Fundamentals of Acoustics (Müller, Vorländer)
You will learn about the physical fundamentals of sound in this session. After the definition of sound, a brief excursion into the perception of sound and its dependence on the frequency is performed followed by an introduction to the logarithmic scale and working with sound pressure levels. The physical basis for sound in air and the mathematical formulation of the governing differential equations are illustrated via audiovisual demonstrations. Further topics are principles of sound generation, propagation and interaction with boundaries as well as radiation of sound using models based on volume sources and the specific far-field and near-field characteristics. Application of the theory is illustrated using the example of a violin.
Fundamentals of Signals and Systems (Ahrens)
This session starts with a recapitulation of the most important principles in the system theory of time-continuous and time-discrete signals such as linearity, time invariance, the Fourier transform, sampling, and aliasing. You will get insights into the conceptual structure of digital signal processing systems and learn about different flavors of convolution, one of the most important mathematical operations in digital audio signal processing. The session concludes with a short introduction to nonlinear systems.
Anatomy and Physiology of the Hearing System (Fels)
You will learn about the peripheral auditory system and about how closely the fundamental spatial hearing mechanisms are tied to the fact that we are listening with two ears. Besides these fundamentals of binaural hearing, the concepts of head-related transfer functions and binaural synthesis are introduced. Finally, the fundamentals of binaural reproduction are presented.
Psychoacoustics (Seeber)
Psychoacoustics connects the physical world of sound with how we perceive it. Auditory perception is studied in listening experiments and the knowledge is used to develop computational models of hearing which are used to, e.g., evaluate virtual acoustics techniques, to optimize sound quality of products, and to improve hearing aids and cochlear implants. You will learn about the range of sounds humans can hear, under which conditions one sound can mask another, how the auditory system processes sounds in frequency bands, how good we are at interpreting spectral and temporal information, and how binaural information can be used to improve hearing in noisy situations. Example listening experiments will help you understand how we gained our knowledge about the hearing system and how it is possible to objectively describe perception.
Speech Acoustics (Möller)
You will learn about how human speech is produced, which characteristics of the speech signal result from this production process, and how the production process can be modeled. Furthermore, an overview of the most important techniques for speech signal analysis is given, which base heavily on the acoustic properties of speech presented in the first half of the session.

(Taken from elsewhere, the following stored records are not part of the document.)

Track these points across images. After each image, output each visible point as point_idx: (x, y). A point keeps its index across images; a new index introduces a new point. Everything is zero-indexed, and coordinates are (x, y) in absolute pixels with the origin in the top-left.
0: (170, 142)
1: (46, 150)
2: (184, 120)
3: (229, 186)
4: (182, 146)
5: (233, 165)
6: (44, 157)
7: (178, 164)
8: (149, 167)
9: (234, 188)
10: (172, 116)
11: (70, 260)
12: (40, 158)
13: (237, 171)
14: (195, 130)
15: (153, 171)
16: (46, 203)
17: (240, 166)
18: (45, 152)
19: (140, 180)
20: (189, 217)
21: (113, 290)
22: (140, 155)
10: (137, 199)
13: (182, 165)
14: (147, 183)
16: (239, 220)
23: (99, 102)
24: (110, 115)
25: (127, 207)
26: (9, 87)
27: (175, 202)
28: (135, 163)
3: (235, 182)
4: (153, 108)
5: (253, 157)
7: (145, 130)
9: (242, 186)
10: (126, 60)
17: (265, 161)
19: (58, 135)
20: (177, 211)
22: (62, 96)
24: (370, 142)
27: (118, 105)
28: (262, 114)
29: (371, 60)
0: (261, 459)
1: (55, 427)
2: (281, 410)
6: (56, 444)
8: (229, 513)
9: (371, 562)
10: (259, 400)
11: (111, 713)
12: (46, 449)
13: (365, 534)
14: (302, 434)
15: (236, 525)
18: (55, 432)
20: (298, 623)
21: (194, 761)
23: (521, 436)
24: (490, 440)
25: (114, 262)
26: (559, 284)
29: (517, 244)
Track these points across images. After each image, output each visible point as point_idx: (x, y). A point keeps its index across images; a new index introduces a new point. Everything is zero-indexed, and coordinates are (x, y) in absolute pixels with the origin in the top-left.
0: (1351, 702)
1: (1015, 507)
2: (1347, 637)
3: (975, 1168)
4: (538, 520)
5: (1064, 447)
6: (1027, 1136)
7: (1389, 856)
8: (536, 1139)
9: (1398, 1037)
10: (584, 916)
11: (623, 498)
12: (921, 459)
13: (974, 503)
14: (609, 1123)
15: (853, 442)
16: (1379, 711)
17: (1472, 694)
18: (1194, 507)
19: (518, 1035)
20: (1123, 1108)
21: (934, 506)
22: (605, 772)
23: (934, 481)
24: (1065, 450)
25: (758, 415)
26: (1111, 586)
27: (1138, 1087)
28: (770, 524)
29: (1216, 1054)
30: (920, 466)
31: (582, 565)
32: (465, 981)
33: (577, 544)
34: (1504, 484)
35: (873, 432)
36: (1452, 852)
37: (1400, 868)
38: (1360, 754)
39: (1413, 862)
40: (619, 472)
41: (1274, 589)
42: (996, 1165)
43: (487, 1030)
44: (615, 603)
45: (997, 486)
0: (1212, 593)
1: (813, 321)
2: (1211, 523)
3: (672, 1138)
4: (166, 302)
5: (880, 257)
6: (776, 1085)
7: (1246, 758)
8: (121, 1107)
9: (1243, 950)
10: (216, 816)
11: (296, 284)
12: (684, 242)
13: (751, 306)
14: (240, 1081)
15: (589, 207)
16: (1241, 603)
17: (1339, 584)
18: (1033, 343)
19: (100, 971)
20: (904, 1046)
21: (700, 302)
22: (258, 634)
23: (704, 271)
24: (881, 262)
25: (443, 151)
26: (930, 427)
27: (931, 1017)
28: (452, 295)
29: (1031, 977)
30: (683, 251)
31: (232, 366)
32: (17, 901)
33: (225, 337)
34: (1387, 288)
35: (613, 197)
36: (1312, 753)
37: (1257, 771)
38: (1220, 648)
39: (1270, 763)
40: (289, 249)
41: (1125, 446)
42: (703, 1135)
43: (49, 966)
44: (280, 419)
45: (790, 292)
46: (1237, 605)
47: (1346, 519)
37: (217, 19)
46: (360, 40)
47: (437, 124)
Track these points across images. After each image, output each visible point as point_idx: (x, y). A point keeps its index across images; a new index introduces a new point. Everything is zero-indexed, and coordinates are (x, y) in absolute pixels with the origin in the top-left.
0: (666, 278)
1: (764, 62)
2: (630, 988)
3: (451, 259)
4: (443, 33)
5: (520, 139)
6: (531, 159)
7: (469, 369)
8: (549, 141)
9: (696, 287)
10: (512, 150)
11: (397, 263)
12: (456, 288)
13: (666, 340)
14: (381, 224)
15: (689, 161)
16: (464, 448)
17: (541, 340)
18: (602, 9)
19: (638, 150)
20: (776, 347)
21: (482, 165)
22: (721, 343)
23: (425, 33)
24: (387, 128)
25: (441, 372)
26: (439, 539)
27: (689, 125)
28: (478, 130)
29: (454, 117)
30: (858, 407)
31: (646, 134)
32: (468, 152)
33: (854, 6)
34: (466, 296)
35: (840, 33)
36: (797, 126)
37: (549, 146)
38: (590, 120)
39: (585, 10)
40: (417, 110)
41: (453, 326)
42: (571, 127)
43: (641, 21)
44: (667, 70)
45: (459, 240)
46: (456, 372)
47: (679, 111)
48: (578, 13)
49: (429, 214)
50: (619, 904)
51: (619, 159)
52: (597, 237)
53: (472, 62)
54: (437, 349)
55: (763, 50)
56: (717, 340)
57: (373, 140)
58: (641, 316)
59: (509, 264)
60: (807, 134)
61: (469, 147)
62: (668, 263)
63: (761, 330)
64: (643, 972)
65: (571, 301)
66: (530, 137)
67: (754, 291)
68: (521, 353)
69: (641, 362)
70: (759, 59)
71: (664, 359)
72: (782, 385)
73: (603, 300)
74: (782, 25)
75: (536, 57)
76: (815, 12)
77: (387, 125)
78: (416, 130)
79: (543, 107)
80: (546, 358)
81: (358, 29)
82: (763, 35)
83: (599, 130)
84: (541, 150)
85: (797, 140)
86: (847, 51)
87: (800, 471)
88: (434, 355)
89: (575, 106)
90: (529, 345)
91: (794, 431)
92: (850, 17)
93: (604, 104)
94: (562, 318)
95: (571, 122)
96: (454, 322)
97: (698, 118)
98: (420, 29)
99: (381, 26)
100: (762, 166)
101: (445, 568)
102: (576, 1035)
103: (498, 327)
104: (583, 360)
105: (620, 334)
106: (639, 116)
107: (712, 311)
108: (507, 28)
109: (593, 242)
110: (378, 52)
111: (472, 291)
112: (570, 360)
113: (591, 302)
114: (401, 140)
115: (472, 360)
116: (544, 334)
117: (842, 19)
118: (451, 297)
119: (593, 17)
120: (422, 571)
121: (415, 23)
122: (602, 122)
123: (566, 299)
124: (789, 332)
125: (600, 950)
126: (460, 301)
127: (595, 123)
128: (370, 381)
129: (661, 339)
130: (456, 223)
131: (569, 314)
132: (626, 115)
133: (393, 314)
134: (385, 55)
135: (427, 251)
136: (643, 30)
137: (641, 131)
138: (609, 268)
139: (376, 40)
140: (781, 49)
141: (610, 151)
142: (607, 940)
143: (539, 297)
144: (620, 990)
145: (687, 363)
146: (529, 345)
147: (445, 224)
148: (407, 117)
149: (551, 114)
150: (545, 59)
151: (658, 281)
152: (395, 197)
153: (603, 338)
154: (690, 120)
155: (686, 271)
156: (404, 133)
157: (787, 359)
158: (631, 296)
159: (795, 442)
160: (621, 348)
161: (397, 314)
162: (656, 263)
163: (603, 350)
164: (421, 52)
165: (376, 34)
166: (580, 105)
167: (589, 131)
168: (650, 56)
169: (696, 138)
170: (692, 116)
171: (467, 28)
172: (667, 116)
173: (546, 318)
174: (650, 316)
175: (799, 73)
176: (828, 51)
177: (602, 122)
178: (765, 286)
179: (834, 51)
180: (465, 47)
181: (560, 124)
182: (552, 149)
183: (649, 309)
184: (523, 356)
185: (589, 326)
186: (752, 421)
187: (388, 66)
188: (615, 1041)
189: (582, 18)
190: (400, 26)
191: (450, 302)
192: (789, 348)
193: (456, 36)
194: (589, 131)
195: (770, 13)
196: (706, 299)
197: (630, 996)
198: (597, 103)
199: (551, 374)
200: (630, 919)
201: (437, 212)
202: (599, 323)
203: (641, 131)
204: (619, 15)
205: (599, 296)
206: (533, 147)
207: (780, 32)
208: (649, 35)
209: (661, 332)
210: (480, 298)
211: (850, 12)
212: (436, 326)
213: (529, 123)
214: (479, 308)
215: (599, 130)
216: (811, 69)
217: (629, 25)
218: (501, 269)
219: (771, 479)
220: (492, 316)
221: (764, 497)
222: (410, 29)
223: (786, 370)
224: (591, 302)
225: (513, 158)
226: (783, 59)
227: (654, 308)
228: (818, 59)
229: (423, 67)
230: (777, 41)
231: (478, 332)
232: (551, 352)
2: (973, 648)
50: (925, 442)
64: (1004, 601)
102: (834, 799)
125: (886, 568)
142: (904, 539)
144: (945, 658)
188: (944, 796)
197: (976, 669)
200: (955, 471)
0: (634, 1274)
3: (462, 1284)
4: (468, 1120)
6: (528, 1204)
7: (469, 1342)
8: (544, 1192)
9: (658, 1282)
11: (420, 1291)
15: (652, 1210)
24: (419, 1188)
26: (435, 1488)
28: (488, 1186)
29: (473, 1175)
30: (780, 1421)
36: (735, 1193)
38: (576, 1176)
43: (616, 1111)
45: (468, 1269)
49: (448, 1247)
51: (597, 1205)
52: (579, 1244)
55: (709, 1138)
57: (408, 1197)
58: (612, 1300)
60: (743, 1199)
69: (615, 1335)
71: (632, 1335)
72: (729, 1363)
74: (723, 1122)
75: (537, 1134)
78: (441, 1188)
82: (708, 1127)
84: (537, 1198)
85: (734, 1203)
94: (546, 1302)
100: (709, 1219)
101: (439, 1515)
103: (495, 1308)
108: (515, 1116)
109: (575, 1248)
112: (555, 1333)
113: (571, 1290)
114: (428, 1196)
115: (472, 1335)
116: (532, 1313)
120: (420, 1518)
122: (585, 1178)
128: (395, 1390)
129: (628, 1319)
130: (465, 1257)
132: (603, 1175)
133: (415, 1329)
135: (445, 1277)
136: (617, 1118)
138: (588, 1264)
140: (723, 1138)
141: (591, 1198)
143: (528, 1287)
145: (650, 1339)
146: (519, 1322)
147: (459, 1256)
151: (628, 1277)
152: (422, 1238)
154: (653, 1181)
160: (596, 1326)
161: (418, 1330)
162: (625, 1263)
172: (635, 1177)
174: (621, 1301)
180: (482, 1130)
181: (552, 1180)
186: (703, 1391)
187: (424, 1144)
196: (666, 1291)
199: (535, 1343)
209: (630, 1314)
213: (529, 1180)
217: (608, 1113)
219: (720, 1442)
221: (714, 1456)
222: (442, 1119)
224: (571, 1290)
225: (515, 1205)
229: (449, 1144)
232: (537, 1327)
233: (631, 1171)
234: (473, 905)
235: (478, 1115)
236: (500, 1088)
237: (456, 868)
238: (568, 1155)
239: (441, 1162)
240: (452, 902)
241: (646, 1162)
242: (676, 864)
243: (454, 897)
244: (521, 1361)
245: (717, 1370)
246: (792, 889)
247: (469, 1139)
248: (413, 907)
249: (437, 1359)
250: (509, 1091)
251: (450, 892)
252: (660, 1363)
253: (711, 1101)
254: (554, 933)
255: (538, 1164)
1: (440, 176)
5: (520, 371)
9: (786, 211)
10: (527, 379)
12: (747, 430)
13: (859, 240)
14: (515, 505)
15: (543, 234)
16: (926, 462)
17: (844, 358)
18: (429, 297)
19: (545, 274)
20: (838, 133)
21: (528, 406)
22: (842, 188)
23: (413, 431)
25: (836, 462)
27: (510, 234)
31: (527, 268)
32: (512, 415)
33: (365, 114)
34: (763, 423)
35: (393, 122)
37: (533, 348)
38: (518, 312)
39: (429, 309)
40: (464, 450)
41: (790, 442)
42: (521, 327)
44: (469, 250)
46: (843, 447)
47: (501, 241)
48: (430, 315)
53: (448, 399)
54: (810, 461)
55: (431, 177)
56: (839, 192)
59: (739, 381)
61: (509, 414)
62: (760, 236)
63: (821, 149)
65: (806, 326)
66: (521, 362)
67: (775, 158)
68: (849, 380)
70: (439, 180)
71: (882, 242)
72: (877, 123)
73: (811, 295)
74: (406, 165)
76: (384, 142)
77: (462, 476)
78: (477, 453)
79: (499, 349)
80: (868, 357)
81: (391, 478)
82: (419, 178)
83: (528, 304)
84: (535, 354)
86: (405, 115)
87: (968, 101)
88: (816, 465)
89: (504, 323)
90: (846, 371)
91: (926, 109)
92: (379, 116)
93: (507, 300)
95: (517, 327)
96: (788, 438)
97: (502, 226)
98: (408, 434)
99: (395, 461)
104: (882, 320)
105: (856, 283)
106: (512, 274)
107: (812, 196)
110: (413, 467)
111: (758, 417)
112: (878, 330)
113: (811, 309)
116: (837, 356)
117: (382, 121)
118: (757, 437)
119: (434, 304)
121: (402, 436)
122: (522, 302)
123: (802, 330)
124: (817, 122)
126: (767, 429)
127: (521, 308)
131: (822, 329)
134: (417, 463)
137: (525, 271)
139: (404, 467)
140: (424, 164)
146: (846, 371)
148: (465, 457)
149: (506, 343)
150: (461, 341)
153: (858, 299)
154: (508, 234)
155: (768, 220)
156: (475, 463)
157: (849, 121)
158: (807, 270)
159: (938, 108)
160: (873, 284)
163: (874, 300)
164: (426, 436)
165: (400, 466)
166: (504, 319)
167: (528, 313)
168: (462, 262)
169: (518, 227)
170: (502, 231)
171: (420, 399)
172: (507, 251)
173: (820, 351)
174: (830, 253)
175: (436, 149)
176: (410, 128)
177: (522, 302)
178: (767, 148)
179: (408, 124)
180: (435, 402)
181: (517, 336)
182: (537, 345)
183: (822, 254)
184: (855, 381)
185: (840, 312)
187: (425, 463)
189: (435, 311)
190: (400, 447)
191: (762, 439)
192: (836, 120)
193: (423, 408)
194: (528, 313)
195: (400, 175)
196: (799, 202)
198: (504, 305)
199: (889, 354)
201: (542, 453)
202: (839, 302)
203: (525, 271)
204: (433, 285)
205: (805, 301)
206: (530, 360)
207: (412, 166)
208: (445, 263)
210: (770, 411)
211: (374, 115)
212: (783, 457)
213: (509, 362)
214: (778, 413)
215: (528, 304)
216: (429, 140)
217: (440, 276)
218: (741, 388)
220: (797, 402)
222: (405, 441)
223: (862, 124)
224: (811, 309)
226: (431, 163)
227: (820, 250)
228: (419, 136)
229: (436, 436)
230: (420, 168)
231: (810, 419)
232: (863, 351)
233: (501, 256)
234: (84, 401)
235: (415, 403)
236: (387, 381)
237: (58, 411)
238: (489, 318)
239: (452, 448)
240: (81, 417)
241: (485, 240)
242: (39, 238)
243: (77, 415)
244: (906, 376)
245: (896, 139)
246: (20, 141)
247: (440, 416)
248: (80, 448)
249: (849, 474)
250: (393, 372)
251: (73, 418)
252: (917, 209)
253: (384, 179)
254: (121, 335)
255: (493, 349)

Electroacoustics (Altinsoy)
This session gives an overview of the domain of electroacoustics, which is one of the fascinating and challenging fields of engineering. You will explore the world of loudspeakers and microphones. Electromechanical and electroacoustical analogies help us understanding the basics, which prepare us for understanding the different transducer technologies. Finally, recent advances in the field such as sound beams or new loudspeaker driver designs will be outlined.